**What you should do**
Carry on the piece about the Pueblo Brain Science workshop from the point where it stops, ignoring the entries.

**Passage**
================

Mubarak Hussain Syed, an assistant professor of Biology at The University of New Mexico and head of the Syed Neural Diversity Lab, is hosting Building Diversity in Neuroscience, a workshop this week for local high school students as part of his Pueblo Brain Science project.
“Pueblo Brain Science is part of the education and science outreach component of my NSF CAREER award. My goal is to visit Pueblo schools and engage and train teachers to implement low-cost approach neuroscience activities in the classroom. If I get funds from the state or any other generous donors, we can equip each school with the tools and the students can be involved in research in the classrooms,” he explained.
The prestigious NSF CAREER award allows Syed to pursue his passions of understanding brain development and function, mentoring students, and science outreach. Syed, a neuroscientist, is interested in the development and function of neurons, glia (other cell types in the human brain), and neural circuits. His UNM lab studies developmental programs regulating neural diversity and function. His project, Mechanisms regulating neural identity, connectivity, and function–From stem cells to circuits, will receive $1.8 million over five years.
The three-day workshop from Thursday through Saturday will be led by Syed and his colleague Matthew Clark, assistant professor of Biology at Bucknell University, to allow students to explore opportunities in neuroscience in the labs and classrooms at UNM’s Physics & Astronomy and Interdisciplinary Science (PAÍS) building. The workshop will include UNM undergrads and local high school students and teachers, plus a live Zoom demo is planned for the schools at Zia and Jemez pueblos.

================

**Information shown**
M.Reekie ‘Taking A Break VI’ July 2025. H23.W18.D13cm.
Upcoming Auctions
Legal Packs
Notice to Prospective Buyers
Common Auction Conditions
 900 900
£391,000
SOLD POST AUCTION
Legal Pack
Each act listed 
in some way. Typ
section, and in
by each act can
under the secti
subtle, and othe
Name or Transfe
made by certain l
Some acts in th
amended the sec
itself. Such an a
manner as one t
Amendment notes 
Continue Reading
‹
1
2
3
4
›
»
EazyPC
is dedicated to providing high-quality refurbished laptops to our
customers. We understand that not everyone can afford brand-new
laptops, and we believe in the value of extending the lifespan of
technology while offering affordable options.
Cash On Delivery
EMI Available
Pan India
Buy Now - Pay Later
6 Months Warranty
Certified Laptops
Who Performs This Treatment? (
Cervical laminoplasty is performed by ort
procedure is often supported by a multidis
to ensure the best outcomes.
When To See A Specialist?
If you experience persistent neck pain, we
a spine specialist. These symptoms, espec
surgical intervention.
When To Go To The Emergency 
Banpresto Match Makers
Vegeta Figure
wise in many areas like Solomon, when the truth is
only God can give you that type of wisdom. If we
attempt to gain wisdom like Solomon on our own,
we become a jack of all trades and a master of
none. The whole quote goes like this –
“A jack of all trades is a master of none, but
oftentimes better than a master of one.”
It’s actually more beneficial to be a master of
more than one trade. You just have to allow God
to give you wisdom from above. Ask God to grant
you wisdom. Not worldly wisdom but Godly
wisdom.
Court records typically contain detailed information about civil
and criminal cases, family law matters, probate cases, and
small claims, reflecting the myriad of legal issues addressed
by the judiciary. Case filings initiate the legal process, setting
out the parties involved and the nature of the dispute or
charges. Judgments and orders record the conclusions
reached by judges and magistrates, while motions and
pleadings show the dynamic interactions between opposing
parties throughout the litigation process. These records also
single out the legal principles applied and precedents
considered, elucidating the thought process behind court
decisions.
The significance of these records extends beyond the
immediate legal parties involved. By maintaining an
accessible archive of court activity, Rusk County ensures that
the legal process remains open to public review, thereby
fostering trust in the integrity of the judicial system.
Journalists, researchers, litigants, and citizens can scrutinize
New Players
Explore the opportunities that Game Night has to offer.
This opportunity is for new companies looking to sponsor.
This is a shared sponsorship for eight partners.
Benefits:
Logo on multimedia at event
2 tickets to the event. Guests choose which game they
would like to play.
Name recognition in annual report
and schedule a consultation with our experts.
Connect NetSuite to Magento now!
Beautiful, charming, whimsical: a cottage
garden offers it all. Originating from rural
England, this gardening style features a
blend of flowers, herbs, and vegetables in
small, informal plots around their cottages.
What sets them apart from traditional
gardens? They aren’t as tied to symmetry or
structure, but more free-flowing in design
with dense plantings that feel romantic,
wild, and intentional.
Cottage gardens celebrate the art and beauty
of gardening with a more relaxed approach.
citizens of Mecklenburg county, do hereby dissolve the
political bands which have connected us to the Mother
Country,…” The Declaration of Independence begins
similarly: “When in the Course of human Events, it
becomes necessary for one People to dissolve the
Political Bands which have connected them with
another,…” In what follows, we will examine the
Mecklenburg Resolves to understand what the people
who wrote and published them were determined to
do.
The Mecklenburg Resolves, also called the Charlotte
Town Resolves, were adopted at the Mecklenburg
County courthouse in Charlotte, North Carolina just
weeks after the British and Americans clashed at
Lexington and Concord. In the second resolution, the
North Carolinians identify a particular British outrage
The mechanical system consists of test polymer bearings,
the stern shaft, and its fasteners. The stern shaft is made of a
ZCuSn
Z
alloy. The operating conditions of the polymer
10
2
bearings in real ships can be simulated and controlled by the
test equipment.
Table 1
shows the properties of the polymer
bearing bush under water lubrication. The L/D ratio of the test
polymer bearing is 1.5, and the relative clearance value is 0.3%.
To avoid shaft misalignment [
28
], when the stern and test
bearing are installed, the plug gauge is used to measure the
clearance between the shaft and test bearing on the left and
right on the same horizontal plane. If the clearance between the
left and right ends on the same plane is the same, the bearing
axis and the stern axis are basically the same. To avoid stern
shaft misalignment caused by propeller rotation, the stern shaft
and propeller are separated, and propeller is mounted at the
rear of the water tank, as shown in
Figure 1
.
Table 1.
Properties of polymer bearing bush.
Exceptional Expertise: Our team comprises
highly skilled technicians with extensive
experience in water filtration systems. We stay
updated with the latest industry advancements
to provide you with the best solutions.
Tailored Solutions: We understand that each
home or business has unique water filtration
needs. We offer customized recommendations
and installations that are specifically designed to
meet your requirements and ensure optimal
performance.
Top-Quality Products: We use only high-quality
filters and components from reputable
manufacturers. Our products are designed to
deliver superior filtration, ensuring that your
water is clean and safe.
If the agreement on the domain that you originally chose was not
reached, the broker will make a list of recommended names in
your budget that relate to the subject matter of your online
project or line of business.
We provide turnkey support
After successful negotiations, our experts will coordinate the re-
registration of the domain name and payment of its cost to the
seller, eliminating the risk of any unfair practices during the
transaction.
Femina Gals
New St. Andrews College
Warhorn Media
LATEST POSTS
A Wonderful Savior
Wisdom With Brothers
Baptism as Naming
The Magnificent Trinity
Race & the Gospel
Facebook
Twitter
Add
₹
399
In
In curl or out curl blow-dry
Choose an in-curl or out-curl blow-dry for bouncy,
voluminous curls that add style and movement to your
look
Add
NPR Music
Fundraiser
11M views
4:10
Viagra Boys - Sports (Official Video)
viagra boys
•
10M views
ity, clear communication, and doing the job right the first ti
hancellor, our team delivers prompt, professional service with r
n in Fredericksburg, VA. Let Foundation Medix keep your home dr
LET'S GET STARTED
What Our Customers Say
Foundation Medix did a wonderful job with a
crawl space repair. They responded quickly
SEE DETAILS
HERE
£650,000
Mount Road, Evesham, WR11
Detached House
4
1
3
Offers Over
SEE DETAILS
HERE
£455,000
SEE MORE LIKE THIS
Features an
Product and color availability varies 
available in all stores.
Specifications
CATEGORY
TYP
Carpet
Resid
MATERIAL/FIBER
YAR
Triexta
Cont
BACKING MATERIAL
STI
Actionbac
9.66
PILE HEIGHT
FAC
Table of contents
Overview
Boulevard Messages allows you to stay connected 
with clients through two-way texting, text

================

**Expected answer**
“This will be live sessions of experiments related to neuroscience. Mostly the sessions will be dealing with fruit flies and using 3D printed PiVR and ethoscopes to monitor their behavior. Also, we will demo how fruit fly behavior can be modulated and regulated by shining light on their neurons. We will also record neural activity from worms and cockroaches. There will be lab tours on Thursday as well,” Syed noted. After morning discussions, afternoon demos include “fly pushing, larval wrangling, confocal microscopy scans, dissections… optogenetics, assaying fruit fly behaviors… backyard brains, and recording neural activity from worms.”
The Pueblo Brain Science outreach project is supported through the NSF and Grass Foundation. This project aims to improve science education and promote diversity in neuroscience by training and mentoring a diverse population of school kids, undergraduate researchers, and high school teachers, Syed explained, and strives to train and equip high school teachers to implement active learning modules and lessons aligned with the Next Generation Science Standards. A NeuroCURE class is also planned to train 10 undergrad students.
Syed hopes the workshop will get students excited about neuroscience research, as well as train teachers about using fruit fly as a model in their classroom. The goal of demonstrating 3D printable behavioral tracking equipment is to incorporate it later into high school classrooms.
He also plans to help teachers perform original research in the classroom and build mentoring and teaching networks to diversify STEM, in particular neuroscience, he added.
“I want to have a long-term impact on science and education in the local Pueblo communities and excite and train undergrads in the neuroscience field. We’ll talk about brain and behavior, drugs, and addiction, since this is Brain Awareness Week, and diversify neuroscience by engaging and training diverse force of students at various levels,” he remarked.